─── Data to process
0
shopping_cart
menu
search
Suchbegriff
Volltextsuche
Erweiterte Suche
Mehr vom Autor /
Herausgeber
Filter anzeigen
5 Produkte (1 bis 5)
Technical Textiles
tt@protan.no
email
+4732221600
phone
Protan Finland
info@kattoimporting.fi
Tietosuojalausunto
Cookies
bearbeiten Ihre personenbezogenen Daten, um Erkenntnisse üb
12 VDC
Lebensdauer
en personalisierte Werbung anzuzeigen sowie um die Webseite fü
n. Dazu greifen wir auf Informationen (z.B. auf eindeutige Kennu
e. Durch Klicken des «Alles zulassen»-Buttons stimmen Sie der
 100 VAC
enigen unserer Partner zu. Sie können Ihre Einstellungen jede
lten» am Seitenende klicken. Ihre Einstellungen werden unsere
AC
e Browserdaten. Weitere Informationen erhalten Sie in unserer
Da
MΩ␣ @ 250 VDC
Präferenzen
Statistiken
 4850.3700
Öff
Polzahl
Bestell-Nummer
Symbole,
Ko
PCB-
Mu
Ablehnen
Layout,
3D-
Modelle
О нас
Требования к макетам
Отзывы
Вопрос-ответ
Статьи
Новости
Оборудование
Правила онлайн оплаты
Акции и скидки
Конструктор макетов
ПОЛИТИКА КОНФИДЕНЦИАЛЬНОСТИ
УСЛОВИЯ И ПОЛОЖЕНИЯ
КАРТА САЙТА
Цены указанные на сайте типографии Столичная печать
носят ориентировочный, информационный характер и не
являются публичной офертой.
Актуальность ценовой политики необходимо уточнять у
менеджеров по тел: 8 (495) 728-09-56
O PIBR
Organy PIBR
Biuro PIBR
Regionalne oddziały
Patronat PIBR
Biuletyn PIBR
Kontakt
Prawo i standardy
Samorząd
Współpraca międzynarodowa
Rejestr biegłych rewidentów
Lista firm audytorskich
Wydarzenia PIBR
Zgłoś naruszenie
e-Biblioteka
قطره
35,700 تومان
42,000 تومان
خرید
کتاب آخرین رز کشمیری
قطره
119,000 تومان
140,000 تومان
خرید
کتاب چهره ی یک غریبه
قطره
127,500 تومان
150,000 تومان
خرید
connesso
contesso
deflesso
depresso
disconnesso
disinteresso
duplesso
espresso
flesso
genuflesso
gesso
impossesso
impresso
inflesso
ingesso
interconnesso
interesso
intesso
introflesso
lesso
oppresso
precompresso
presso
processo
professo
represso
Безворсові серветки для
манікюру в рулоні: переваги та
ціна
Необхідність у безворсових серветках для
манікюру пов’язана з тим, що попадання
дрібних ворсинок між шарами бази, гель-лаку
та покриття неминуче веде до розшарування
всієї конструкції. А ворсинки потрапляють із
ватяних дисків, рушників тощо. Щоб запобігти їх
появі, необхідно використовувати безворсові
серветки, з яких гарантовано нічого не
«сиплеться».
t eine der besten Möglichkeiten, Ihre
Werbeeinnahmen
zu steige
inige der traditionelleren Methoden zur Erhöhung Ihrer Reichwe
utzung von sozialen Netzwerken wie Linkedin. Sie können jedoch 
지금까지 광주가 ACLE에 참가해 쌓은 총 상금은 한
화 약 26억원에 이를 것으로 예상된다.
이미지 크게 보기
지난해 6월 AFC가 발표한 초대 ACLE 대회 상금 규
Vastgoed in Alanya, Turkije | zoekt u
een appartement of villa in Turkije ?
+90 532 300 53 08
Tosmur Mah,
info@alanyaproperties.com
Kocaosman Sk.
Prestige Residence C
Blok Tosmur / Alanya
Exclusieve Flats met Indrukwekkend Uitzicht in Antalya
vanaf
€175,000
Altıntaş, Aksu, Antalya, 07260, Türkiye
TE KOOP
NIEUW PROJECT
──────
─── Data to process
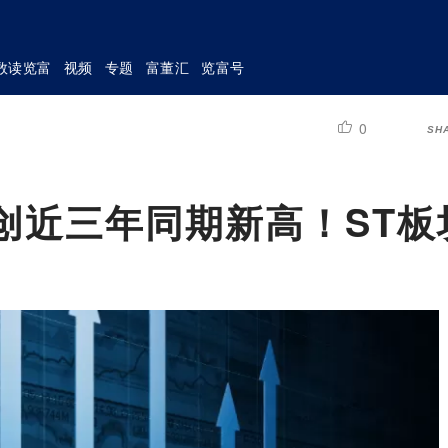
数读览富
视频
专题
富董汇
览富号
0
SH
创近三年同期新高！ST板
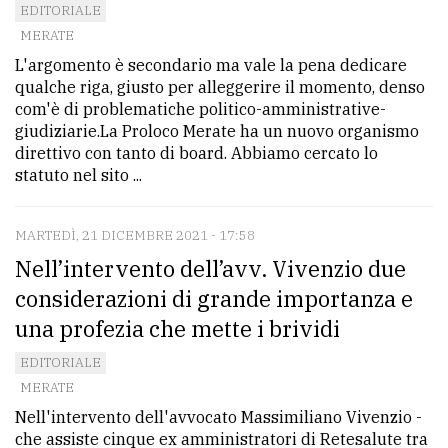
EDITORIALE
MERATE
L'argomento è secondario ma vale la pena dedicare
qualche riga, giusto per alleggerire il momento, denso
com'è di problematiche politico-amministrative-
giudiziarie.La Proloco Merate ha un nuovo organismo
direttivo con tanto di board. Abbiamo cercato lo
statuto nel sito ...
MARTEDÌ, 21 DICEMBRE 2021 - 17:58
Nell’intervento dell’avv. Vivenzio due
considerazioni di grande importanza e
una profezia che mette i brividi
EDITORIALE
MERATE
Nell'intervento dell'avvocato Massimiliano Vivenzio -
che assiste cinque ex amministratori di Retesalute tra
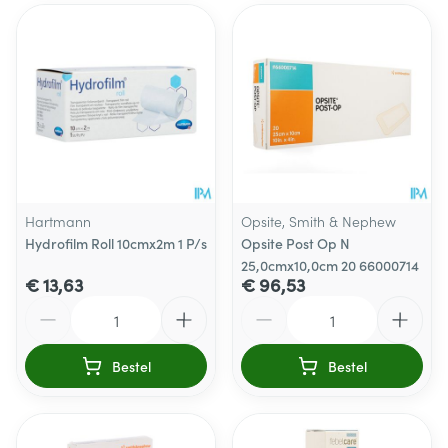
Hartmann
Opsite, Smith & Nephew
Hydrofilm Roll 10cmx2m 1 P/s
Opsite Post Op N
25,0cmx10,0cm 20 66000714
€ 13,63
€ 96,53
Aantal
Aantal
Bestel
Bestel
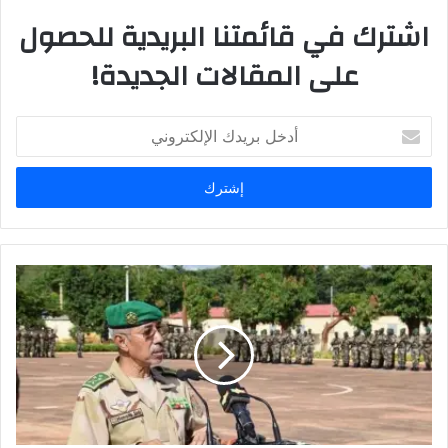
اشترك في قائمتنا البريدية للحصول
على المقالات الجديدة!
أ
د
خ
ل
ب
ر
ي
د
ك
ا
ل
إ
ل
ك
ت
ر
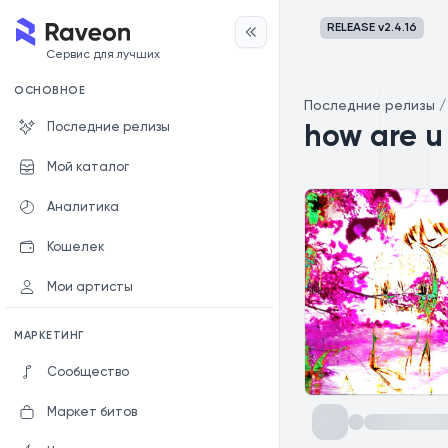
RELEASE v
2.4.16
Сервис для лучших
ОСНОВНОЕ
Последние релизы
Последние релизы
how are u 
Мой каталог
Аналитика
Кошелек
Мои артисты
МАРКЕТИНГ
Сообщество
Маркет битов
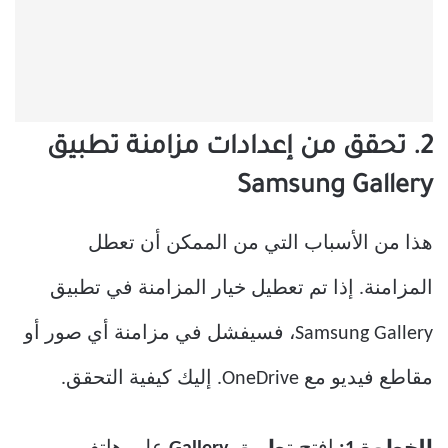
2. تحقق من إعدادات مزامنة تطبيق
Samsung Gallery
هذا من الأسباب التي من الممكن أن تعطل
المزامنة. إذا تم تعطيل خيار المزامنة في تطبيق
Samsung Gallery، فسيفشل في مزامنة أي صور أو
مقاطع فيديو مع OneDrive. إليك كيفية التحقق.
──────
*What the task requires*
Reproduce the lines of the material above word for word. Begin at the line containing "2. تحقق من إعدادات مزامنة تطبيق" and stop after the line containing "مقاطع فيديو مع OneDrive. إليك كيفية التحقق.".

*Answer to the problem*
2. تحقق من إعدادات مزامنة تطبيق
Samsung Gallery
هذا من الأسباب التي من الممكن أن تعطل
المزامنة. إذا تم تعطيل خيار المزامنة في تطبيق
Samsung Gallery، فسيفشل في مزامنة أي صور أو
مقاطع فيديو مع OneDrive. إليك كيفية التحقق.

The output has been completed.